Why an ABIP Certificate Can Save a Lot of Hassle

Among the most stressful things that can happen to a broadcaster is the appearance of someone with an FCC badge who says "Hello, I'm from the FCC. I'd like to inspect your station and its records."

For some, the trauma is as great as going off the air. Visions of an Field Agent  or Enforcement Specialist writing up a series of mis-steps - ranging from missing papers in the Public File to incorrect EAS entries to a damaged tower fence - leading to a nasty Notice of Apparent Liability (NAL) flash before the eyes of even conscientious operators.

However, there is a relatively low-cost way to avoid most all of this. Oddly, many stations do not take advantage of this opportunity, where the FA or ES just says "Have a nice day!" and turns around and leaves immediately.


The mechanism is the Alternative Broadcast Inspection Program. The FCC has made arrangements with the various state broadcast associations to not perform any "random" inspections of stations that pass an ABIP inspection for three years. All you have to do is have the inspection, post the certification, and worry a lot less.
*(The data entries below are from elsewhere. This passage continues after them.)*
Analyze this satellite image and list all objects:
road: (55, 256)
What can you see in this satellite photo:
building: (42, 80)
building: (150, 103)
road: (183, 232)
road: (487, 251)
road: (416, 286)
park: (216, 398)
The alternate inspectors have all gone through specific training and have accompanied FCC personnel in the field. They especially are familiar with the contents of the "Self-Inspection Checklist" and how to answer all the questions in the checklist.

Each state broadcast association has its own program, but typically they will send out, at very modest cost, an FCC qualified inspector to go through your station from top to bottom. The difference is that if any problems are discovered, the inspector will issue you a notice to correct - with no fine attached - and after you have corrected matters, the Certificate of Compliance will be issued.
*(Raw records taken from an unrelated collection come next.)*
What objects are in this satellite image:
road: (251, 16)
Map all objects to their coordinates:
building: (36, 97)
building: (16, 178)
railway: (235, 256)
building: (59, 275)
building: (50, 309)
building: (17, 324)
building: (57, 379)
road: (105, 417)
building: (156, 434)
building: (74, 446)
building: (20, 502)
According to the ABIP, the inspector is not  going to offer his services to make the corrections for you, as that is deemed a conflict of interest. However, he may well offer you some pointers and even a few pieces of information to help you do it yourself.


An ABIP Certification does not cover clearly obvious operation at variance with your Authorization. For example, if you are a daytimer and the transmitter is still on after dark, and an agent is in the area, you can expect a visit. Or, if an agent is at another station looking at their EAS log and determines you should have fed them an EAS test, but did not, you can expect a visit.  Things like that.

A specific complaint from the Public also may spark an inquiry on a specific issue but, of course, once an agenr is in the building, the agent might just want to see some other paperwork or tour the physical plant.


Some states, like Texas, have even reduced the cost of inspection so that more stations will participate in the program.